**Work order**
Transcribe the records in full; omit images.

(Structured pose outputs)

┏━━

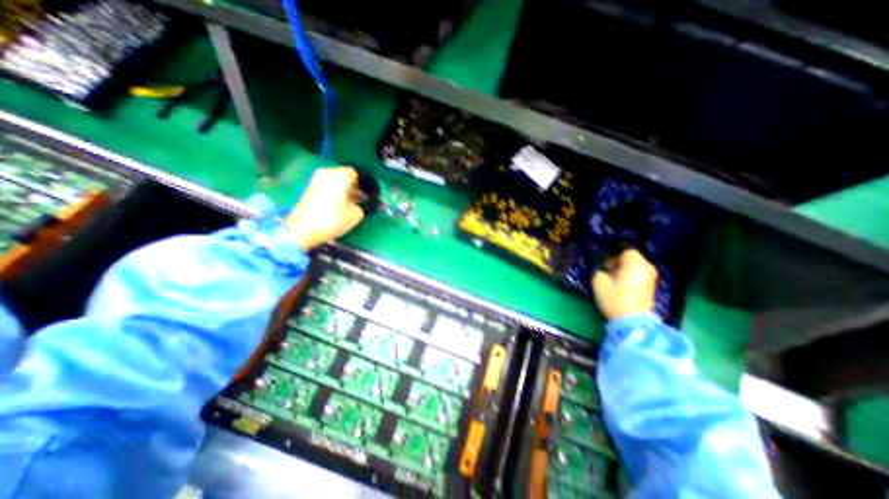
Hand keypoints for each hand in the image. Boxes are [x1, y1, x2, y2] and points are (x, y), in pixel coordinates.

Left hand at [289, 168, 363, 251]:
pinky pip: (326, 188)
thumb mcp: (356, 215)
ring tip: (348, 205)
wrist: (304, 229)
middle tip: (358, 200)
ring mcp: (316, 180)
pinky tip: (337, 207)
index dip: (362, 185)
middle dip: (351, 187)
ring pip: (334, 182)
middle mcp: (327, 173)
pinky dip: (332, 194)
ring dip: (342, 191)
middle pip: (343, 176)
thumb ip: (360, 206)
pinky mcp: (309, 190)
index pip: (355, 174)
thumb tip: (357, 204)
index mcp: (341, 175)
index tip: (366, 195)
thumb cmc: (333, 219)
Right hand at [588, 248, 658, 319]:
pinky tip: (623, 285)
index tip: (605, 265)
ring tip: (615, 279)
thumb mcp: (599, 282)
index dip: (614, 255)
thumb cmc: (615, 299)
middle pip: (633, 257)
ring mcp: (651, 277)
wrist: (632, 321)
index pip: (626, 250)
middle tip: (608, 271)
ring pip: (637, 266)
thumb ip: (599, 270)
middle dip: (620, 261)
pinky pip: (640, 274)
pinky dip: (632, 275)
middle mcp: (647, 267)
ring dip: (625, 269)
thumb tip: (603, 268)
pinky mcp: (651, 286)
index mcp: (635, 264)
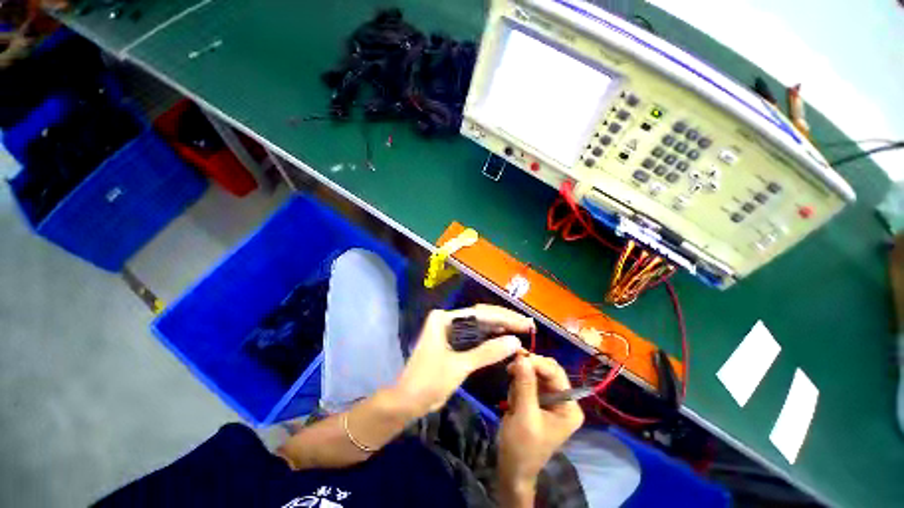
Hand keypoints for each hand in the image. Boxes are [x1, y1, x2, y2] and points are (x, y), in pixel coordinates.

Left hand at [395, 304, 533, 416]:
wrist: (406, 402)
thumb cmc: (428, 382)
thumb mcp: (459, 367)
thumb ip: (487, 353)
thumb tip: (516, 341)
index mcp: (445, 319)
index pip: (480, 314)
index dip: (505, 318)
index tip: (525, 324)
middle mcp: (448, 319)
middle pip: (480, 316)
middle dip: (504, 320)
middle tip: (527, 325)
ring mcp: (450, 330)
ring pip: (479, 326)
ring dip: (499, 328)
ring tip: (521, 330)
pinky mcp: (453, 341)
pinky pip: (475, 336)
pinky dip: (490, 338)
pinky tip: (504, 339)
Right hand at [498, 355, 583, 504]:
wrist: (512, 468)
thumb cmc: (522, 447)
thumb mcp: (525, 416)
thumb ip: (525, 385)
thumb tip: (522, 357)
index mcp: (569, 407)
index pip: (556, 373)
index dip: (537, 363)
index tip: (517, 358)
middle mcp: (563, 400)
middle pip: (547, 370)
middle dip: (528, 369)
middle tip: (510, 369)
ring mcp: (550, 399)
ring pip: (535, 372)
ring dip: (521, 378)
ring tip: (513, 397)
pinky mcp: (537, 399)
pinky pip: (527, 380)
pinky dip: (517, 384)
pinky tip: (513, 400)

┗━━

**Exercise response**
Hand keypoints for each hand in the image. Boxes are [x1, y1, x2, y2] and points are (x, y), in pixel coordinates.

Left hand at [289, 168, 363, 251]:
pinky pip: (326, 188)
thumb mcp: (356, 215)
ring tip: (348, 205)
wrist: (304, 229)
middle tip: (358, 200)
ring mcp: (316, 180)
pinky tip: (337, 207)
index dip: (362, 185)
middle dip: (351, 187)
ring pip: (334, 182)
middle mcp: (327, 173)
pinky dip: (332, 194)
ring dip: (342, 191)
middle pip: (343, 176)
thumb ip: (360, 206)
pinky mcp: (309, 190)
index pip: (355, 174)
thumb tip: (357, 204)
index mcp: (341, 175)
index tip: (366, 195)
thumb cmc: (333, 219)
Right hand at [588, 248, 658, 319]:
pinky tip: (623, 285)
index tip: (605, 265)
ring tip: (615, 279)
thumb mcp: (599, 282)
index dip: (614, 255)
thumb cmc: (615, 299)
middle pip: (633, 257)
ring mcp: (651, 277)
wrist: (632, 321)
index pip: (626, 250)
middle tip: (608, 271)
ring pip: (637, 266)
thumb ip: (599, 270)
middle dip: (620, 261)
pinky pip: (640, 274)
pinky dip: (632, 275)
middle mcp: (647, 267)
ring dip: (625, 269)
thumb tip: (603, 268)
pinky mcp: (651, 286)
index mcp: (635, 264)
Hand keypoints for each hand in the image. Boxes are [x1, y1, x2, y2] and points are (x, y), in pixel coordinates.

Left hand at [395, 304, 533, 416]:
wrist: (406, 402)
thumb cmc: (428, 382)
thumb mcp: (459, 367)
thumb ip: (487, 353)
thumb tip: (516, 341)
index mcp: (445, 319)
index pip: (480, 314)
index dip: (505, 318)
index tip: (525, 324)
middle mcp: (448, 319)
middle pip: (480, 316)
middle dip: (504, 320)
middle tip: (527, 325)
ring mcp: (450, 330)
ring pip: (479, 326)
ring dip: (499, 328)
ring tip: (521, 330)
pinky mcp: (453, 341)
pinky pip: (475, 336)
pinky dip: (490, 338)
pinky tip: (504, 339)
Right hand at [498, 355, 583, 504]:
wrist: (512, 468)
thumb cmc: (522, 447)
thumb mcp: (525, 416)
thumb ip: (525, 385)
thumb tip: (522, 357)
index mcp: (569, 407)
index pip: (556, 373)
index dip: (537, 363)
index tip: (517, 358)
middle mcp: (563, 400)
middle pip: (547, 370)
middle dip: (528, 369)
middle tip: (510, 369)
ring mcp: (550, 399)
ring pip: (535, 372)
ring dip: (521, 378)
ring tip: (513, 397)
pinky mcp: (537, 399)
pinky pip: (527, 380)
pinky dip: (517, 384)
pinky tip: (513, 400)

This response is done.